Sección del texto:
◇ ◇ ◇ ◇ ◇

P. Carlos D. Pereira, IVE
[1] Todos estos significados pueden consultarse, según sus voces respectivas, en la edición on-line del Diccionario de la Real Academia española: https://dle.rae.es/diccionario.
[2] Tomás de Aquino es muy claro al respecto, ya en el ‘sed contra’ (párrafo donde presenta un argumento de autoridad, antes de exponer el razonamiento demostrativo), del segundo artículo donde trata justamente la cuestión de la idolatría: Se basa en Ex 20,5, donde se lee claramente que son dos las prohibiciones que Dios da a Moisés al respecto: No te postrarás ante ellos (imágenes), ni les darás culto. La primera es actitud externa, la segunda significa la actitud interior. Y concluye: «Por lo tanto, dar culto a los ídolos, sea interna o externamente, es pecado» (Tomás de Aquino, Summa Theologiae, II-II, 94, 2, s.c.).
[3] Cfr. La cita de enciclopedia RIALP, en el siguiente artículo: http://www.teologoresponde.org/tag/que-es-la-idolatria/.
[4] Hubo casos en que se recurrió a los escritores clásicos para contrarrestar las opiniones de ciertos juristas del siglo XVIII, quienes, influenciados probablemente por el iluminismo reinante, diferenciaban entre la moralidad de la idolatría formal y de la ideología material. La primera constituiría pecado mientras que no la segunda. Contra dicha postura, se recurrió a la autoridad de San Agustín, Ciudad de Dios, 10.19, y a la de Santo Tomás de Aquino, Summa Theologiae, II-II, 92,2; 94,2; 94,4 (citado por N. Griffiths, La cruz y la serpiente: La represión y el resurgimiento religioso en el Perú, Pont. Univ. Católica del Perú: Fondo ed., Lima 1998, 306, nota 33).
[5] Tomás de Aquino, S. Th, II-II, 94, 2.
[6] Como el del memorable anciano Eleazar, que prefirió morir antes que fingir una idolatría, ante la propuesta de sólo aparentar comer carne consagrada a los ídolos, sin hacerlo realmente (cfr. 2Mac 6, 18-29). Y, en el Nuevo Testamento, San Pablo exhorta claramente: ¡Apartaos de toda apariencia de mal! (1Tes 5,22).
[7] S. Th, II-II, 94, 2.
[8] Así comenta Santo Tomás: «Existe un doble escándalo: “pasivo” en quien se escandaliza, y “activo” en el que escandaliza, dando ocasión de caída. Así, el escándalo pasivo es pecado (…) desde el momento en que ocasiona una espiritual ruina, cual es el pecado. Pero puede darse sin pecado de parte de aquel que obra, si el que obra lo ha hecho bien. En cambio, el escándalo activo es siempre pecado en el que escandaliza, porque la acción o es pecado o tiene tinte de pecado, y nunca se ha de poner por caridad para con el prójimo …» (S. Th, II-II, 43, 2). La acción que es, o que induce, o hasta parece pecado, es siempre un escándalo, y constituye un nuevo pecado por parte del que la ejecuta, además del pecado concreto que sirvió de ocasión.
[9] Como Sab 14,12, por ejemplo: El principio de la inmoralidad arranca de proyectar ídolos, y su invención trajo la corrupción de la vida.
[10] Sab 14,21: Este hecho resultó una trampa para el mundo: ya que los hombres, bajo el yugo de la desgracia y del poder, impusieron el nombre incomunicable a la piedra y al leño. Aun distinguiendo al principio – quizás – entre un Dios supremo y dioses ídolos, el culto a estos últimos llevó necesariamente a igualar las cosas, y a trasladar el uso del ‘nombre incomunicable’ (el que sólo pertenece al Dios supremo) a los ídolos. En este caso, se puede ver como la idolatría conduce por sí misma a un grado más alto de perversidad.
[11] Sentencias similares encontramos en 1Cor 5, 10-11; 1Cor 10,7; Ap 21,8; 22,15.

◇ ◇ ◇ ◇ ◇

Tarea:
Copia de las notas sobre la idolatría el pasaje que se abre con las palabras que contienen "[9] Como Sab" y se cierra con "alto de perversidad.".

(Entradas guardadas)
◇ ◇ ◇ ◇ ◇

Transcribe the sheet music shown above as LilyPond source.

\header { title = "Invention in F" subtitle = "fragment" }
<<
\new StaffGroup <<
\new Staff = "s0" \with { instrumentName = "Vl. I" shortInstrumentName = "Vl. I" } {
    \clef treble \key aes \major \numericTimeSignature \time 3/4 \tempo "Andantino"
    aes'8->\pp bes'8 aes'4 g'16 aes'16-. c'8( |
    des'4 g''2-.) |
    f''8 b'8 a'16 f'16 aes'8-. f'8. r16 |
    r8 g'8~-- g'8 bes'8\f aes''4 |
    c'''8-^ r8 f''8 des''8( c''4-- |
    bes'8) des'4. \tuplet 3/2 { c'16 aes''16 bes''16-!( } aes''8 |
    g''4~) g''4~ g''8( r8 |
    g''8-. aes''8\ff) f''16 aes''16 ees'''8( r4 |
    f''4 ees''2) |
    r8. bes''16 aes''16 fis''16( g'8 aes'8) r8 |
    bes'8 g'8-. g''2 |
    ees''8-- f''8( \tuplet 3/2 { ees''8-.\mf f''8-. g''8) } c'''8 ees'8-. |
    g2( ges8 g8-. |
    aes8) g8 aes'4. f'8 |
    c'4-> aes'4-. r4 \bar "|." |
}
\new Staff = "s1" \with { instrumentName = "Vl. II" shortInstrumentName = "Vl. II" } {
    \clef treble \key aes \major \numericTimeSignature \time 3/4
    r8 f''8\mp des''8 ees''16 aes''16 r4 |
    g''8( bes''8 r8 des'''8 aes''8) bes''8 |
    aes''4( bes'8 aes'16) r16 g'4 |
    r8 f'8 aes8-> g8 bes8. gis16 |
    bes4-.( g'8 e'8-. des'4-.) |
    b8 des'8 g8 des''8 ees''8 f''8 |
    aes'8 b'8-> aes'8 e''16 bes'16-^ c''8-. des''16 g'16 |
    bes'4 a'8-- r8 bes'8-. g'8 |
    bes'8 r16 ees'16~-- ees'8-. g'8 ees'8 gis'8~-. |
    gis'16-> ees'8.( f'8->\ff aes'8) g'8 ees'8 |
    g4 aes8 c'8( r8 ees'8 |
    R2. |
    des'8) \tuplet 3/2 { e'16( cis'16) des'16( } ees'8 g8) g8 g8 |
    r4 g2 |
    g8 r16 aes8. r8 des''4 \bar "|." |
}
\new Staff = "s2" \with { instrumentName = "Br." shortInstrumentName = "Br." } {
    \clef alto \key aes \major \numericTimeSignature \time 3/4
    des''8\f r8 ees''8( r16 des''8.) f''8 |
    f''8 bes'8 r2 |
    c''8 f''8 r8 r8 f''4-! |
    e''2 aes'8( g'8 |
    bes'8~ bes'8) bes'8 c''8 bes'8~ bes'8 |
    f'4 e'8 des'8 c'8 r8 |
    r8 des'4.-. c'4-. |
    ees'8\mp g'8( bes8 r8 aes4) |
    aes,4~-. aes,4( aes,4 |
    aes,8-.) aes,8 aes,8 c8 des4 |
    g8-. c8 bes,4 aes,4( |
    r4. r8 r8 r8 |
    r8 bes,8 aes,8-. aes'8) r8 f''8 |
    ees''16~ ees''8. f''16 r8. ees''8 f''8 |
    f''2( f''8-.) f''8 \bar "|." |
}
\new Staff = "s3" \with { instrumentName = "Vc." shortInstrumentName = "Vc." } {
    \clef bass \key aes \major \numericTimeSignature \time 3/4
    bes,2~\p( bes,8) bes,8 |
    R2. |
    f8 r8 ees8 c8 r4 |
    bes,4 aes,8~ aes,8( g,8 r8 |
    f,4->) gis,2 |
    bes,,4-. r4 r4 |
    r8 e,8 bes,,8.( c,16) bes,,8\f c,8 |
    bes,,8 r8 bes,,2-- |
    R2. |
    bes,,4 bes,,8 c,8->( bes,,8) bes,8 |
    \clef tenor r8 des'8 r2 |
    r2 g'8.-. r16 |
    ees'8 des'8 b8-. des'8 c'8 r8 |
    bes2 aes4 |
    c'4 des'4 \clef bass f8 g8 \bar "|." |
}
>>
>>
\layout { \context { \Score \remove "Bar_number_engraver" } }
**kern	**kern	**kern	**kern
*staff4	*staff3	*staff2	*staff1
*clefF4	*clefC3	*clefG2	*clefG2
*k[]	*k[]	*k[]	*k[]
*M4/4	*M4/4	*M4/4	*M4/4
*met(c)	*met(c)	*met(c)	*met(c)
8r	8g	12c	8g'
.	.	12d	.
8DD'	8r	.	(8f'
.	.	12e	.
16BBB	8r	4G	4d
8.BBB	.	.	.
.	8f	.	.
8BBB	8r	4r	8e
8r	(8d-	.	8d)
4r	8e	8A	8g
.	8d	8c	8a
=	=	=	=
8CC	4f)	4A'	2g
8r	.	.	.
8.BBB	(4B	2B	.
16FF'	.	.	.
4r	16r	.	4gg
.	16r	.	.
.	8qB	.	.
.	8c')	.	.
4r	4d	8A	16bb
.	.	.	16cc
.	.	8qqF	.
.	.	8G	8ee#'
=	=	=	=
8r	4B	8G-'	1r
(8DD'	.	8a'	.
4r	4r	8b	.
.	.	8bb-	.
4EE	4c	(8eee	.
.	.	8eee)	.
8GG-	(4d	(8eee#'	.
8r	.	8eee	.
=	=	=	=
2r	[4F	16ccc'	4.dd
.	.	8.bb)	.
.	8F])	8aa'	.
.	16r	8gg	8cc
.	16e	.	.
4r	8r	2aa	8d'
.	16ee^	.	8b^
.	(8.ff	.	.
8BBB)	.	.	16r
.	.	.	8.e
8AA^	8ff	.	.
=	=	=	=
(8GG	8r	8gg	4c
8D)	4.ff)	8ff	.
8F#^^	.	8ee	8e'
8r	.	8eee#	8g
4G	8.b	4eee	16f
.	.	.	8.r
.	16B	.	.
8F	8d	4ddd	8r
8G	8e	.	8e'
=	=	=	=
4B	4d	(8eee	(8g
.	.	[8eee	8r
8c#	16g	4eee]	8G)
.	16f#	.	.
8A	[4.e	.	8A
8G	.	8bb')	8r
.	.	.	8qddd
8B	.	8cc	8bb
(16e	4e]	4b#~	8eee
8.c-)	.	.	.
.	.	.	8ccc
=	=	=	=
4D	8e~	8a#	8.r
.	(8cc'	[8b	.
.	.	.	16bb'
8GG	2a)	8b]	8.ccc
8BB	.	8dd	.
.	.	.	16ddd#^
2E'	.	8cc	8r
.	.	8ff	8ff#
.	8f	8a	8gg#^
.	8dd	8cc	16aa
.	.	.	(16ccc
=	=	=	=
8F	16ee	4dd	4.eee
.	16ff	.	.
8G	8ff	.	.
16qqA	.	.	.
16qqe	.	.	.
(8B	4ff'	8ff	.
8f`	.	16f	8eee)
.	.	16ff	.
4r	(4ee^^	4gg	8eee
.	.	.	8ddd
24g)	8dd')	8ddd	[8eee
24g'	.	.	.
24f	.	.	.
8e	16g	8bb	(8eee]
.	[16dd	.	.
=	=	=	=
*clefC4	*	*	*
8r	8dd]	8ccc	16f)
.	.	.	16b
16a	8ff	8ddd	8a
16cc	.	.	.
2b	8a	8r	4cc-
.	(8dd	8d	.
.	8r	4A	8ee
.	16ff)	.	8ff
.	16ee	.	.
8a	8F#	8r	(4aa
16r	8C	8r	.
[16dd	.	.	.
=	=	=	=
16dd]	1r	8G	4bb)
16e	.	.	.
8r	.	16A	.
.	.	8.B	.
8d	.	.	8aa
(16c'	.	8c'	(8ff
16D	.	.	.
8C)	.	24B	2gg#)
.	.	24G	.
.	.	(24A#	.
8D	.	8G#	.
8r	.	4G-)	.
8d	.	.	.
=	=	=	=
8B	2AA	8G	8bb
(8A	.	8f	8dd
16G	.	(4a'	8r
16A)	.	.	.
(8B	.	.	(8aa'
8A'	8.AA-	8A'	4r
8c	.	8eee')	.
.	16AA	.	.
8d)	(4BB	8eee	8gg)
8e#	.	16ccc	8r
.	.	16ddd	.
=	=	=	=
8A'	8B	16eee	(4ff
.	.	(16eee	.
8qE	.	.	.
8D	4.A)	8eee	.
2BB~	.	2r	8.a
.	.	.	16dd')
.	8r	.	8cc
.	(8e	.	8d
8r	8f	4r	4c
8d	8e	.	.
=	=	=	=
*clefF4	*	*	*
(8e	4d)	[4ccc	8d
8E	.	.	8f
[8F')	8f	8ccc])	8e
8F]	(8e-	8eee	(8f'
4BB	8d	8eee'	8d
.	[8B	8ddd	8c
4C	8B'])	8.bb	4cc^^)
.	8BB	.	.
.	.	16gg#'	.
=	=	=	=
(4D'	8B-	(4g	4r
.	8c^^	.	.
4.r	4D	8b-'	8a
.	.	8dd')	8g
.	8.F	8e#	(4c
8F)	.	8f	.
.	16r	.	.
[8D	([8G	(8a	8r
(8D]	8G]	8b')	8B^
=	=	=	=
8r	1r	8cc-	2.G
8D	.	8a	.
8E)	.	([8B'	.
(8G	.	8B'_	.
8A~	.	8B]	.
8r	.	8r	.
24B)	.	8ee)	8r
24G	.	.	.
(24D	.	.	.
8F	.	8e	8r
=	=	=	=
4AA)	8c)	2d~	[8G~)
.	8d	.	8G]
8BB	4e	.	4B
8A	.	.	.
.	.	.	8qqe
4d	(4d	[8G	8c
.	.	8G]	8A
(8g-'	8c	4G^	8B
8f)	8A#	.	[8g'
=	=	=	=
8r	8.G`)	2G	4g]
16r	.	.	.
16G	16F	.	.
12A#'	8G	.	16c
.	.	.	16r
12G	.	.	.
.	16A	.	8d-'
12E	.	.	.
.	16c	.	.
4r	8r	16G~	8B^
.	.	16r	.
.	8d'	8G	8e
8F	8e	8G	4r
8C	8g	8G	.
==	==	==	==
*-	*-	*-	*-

◇ ◇ ◇ ◇ ◇

Respuesta esperada:
[9] Como Sab 14,12, por ejemplo: El principio de la inmoralidad arranca de proyectar ídolos, y su invención trajo la corrupción de la vida.
[10] Sab 14,21: Este hecho resultó una trampa para el mundo: ya que los hombres, bajo el yugo de la desgracia y del poder, impusieron el nombre incomunicable a la piedra y al leño. Aun distinguiendo al principio – quizás – entre un Dios supremo y dioses ídolos, el culto a estos últimos llevó necesariamente a igualar las cosas, y a trasladar el uso del ‘nombre incomunicable’ (el que sólo pertenece al Dios supremo) a los ídolos. En este caso, se puede ver como la idolatría conduce por sí misma a un grado más alto de perversidad.